До половины пройдена земная жизнь, впереди вторая половина, худшая. Вот так прошелестит Денисов по земле и уйдет, и никто-то его не помянет! Каждый день помирают Петровы и Ивановы, их простые фамилии высекают на мраморе. Почему бы и Денисову не задержаться на какой-нибудь доске, почему не украсить своим профилем Орехово-Борисово? «В этом доме проживаю я…» Вот он женится на Лоре и помрет – она же не решится обратиться туда, где это решают, увековечивать, нет ли… «Товарищи, увековечьте моего четвертого мужа, а? Ну, това-арищи…» – «Хо-хо-хо…» Ну в самом деле, кто он такой? Ничего не сочинил, не пропел, не выстрелил. Ничего нового не открыл и именем своим не назвал. Да ведь и то сказать, все уже открыто, перечислено и поименовано, все, и живое и мертвое, от тараканов до комет, от сырной плесени до спиральных рукавов заумных туманностей. Вон какой-нибудь вирус – дрянь, дешевка, от него и курица не чихнет, так нет, уже пойман, назван, усыновлен парочкой ученых немцев – смотри сегодняшнюю газету. Призадумаешься – как они его делят на двоих? Небось разыскали его, завалящее такое дрянцо, в немытом стакане и обмерли от счастья – и ну толкаться, кричать: «Мое!» – «Нет, мое!» Разбили очки, порвали подтяжки, отмутузили друг друга, запыхались, присели со стаканом на диван, обнялись: «Давай, брат, пополам!» – «Давай, что уж с тобой поделаешь…»

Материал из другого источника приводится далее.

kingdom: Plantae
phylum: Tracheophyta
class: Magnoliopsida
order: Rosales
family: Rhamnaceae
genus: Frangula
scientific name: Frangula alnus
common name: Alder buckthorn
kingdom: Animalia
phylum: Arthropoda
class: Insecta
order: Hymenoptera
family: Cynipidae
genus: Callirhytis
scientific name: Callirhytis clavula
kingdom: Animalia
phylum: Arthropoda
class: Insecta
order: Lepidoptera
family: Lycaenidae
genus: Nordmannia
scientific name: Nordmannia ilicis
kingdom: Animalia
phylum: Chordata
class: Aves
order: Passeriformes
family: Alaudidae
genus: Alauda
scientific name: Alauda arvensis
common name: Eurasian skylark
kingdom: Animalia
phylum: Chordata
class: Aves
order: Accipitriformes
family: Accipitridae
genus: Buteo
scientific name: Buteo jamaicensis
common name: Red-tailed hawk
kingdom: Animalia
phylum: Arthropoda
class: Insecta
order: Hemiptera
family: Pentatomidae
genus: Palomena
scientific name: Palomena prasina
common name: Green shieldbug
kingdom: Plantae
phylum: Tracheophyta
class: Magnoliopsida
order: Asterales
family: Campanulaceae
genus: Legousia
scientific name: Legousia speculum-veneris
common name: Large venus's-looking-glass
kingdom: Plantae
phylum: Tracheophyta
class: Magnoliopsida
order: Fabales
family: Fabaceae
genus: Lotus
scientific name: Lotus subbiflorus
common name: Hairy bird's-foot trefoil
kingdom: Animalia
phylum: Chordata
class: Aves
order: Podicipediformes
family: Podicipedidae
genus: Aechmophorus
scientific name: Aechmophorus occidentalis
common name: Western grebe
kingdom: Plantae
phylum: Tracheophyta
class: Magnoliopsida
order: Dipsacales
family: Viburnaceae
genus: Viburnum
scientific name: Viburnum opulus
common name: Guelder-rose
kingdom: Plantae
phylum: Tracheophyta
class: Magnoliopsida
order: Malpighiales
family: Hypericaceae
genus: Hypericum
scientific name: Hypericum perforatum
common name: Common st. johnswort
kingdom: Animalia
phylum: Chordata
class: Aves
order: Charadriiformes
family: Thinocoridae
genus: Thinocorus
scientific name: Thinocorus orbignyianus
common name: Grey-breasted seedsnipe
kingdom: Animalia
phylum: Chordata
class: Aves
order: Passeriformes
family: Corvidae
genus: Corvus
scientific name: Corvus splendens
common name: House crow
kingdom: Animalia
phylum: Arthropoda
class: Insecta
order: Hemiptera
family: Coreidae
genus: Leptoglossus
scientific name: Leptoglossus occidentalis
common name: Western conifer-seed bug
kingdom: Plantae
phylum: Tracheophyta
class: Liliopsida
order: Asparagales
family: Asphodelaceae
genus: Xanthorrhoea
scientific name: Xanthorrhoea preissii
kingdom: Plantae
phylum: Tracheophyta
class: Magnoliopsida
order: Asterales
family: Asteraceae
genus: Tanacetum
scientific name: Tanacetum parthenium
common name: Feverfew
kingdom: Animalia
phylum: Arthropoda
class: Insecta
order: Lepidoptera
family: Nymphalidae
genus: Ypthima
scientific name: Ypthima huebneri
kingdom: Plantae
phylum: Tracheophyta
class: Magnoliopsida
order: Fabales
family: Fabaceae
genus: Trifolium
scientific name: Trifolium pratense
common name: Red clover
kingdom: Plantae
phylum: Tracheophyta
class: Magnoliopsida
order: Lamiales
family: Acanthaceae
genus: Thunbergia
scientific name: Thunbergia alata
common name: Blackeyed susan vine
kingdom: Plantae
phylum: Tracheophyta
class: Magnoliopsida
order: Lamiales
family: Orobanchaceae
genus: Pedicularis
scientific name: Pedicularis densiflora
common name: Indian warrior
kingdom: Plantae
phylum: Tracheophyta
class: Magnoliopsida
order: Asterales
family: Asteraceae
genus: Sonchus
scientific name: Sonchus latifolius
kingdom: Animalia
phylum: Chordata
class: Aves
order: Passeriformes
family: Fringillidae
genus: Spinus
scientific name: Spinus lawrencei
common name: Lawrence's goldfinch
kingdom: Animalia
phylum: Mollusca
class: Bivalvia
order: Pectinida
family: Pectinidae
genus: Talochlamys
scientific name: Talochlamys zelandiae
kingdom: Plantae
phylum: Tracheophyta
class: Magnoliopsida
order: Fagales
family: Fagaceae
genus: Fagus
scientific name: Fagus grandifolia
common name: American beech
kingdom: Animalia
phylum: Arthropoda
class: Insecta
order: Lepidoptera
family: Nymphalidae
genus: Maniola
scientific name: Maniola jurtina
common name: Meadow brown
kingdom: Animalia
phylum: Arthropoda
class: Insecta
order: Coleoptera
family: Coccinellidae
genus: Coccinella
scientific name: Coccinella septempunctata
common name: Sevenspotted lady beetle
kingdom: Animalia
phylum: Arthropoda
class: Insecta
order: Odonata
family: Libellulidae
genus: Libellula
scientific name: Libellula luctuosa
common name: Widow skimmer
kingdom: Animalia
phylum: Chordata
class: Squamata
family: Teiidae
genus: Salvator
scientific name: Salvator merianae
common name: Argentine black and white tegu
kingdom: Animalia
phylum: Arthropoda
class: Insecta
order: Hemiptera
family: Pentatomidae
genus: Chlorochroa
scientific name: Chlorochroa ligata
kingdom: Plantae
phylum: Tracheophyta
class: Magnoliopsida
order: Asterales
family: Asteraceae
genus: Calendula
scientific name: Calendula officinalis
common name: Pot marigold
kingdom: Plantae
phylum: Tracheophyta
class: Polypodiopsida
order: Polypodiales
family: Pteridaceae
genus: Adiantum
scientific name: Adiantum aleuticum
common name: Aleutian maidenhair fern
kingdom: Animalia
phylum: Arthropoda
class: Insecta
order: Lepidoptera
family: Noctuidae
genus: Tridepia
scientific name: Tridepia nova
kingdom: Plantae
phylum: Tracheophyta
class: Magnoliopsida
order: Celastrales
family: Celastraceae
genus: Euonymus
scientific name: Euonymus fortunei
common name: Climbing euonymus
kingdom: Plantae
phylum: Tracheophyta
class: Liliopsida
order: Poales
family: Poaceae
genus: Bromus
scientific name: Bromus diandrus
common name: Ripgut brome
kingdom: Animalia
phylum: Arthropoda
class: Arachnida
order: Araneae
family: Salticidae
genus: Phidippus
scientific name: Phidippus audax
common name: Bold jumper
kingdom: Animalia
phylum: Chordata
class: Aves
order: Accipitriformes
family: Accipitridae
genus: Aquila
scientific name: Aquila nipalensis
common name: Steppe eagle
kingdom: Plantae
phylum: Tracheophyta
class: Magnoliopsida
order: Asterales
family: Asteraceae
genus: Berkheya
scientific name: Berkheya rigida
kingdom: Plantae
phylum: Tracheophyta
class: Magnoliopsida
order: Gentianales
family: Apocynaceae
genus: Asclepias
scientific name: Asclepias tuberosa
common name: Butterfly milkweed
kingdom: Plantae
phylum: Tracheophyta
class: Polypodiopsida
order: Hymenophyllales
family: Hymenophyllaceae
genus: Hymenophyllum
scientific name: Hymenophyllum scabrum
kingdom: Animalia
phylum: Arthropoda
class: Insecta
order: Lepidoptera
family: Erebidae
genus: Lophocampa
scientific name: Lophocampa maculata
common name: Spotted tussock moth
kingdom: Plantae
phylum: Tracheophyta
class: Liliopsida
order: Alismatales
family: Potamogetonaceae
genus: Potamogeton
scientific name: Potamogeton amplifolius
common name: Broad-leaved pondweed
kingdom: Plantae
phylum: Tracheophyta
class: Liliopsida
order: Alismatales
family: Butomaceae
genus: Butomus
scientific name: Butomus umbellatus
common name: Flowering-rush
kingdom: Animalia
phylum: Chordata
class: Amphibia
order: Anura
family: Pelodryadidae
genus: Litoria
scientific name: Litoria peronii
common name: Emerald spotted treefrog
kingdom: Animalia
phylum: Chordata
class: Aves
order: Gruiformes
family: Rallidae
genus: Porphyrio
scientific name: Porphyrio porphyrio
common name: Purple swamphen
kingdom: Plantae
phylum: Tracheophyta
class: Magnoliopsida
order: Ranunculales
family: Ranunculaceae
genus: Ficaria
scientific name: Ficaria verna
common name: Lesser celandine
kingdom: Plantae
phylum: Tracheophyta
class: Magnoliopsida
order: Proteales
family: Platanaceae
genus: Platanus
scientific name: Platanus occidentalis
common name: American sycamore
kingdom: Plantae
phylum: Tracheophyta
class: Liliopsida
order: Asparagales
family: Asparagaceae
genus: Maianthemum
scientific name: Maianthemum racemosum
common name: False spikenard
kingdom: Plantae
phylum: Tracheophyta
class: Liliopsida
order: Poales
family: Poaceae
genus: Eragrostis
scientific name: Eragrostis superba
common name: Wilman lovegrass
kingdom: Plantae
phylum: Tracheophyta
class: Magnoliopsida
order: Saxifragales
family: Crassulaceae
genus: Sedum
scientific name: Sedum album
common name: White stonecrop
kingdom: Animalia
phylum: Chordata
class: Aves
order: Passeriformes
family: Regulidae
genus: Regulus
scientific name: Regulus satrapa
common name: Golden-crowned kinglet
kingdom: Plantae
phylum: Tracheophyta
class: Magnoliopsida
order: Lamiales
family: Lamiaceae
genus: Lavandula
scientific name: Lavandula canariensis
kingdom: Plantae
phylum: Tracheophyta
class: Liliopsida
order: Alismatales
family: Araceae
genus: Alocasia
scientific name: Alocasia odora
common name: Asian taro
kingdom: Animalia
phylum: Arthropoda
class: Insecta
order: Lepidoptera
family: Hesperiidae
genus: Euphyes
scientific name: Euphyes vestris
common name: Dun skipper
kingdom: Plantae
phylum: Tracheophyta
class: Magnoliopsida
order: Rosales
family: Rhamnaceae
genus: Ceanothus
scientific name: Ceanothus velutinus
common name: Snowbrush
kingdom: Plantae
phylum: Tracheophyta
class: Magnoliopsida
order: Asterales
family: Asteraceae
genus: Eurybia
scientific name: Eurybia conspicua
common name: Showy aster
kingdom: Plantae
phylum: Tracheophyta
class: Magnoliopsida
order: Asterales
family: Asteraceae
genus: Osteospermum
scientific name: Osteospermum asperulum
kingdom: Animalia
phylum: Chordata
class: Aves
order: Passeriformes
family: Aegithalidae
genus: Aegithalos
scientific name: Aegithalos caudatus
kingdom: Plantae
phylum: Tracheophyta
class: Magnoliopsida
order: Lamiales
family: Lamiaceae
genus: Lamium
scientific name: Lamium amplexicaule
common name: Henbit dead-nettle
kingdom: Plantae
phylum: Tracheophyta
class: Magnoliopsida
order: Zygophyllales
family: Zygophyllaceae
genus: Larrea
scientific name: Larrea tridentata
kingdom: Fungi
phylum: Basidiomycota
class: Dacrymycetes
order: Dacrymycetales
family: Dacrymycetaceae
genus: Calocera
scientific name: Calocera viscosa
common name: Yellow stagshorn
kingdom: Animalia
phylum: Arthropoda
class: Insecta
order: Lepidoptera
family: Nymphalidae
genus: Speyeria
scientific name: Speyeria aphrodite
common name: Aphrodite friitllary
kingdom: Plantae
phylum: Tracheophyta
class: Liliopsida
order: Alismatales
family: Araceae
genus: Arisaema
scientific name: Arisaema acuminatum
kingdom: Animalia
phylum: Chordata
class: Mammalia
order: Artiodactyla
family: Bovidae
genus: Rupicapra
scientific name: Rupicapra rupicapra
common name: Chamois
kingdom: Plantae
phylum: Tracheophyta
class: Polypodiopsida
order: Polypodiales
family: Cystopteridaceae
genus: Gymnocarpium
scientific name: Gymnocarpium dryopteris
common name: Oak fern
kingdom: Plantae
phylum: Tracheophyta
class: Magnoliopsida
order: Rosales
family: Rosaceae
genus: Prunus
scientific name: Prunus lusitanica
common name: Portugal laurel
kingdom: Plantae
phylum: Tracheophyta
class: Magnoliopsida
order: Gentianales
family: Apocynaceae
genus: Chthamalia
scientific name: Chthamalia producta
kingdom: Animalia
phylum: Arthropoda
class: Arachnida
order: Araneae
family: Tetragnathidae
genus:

Люди самоутверждаются, цепляются, не хотят уходить – это так естественно! Скажем, записывают концерт. Замер зал, буйствует рояль, мелькают клавиши, словно взбесившаяся пастила, – бегом, бегом, все на одном месте, все круче; свивается сладостный смерч, сердце не выдержит, оторвется, трепещет на последней нитке, и вдруг: кхэ. Кхэ-ррр-кхм. Кху-кху-кху. Кашлянул кто-то. И хорошо так, крепенько кашлянул. И уж всё теперь. Концерт с сочным гриппозным клеймом родился, размножился миллионами черных солнышек, разбежался во все мыслимые стороны. Светила погаснут, и обледенеет земля, и планета морозным комком вечно будет нестись неисповедимыми звездными путями, а кашель ловкача не сотрется, не пропадет, навеки высеченный на алмазных скрижалях бессмертной музыки – ведь музыка бессмертна, не так ли? – ржавым гвоздем, вбитым в вечность, утвердил себя находчивый человек, масляной краской расписался на куполе, плеснул серной кислотой в божественные черты.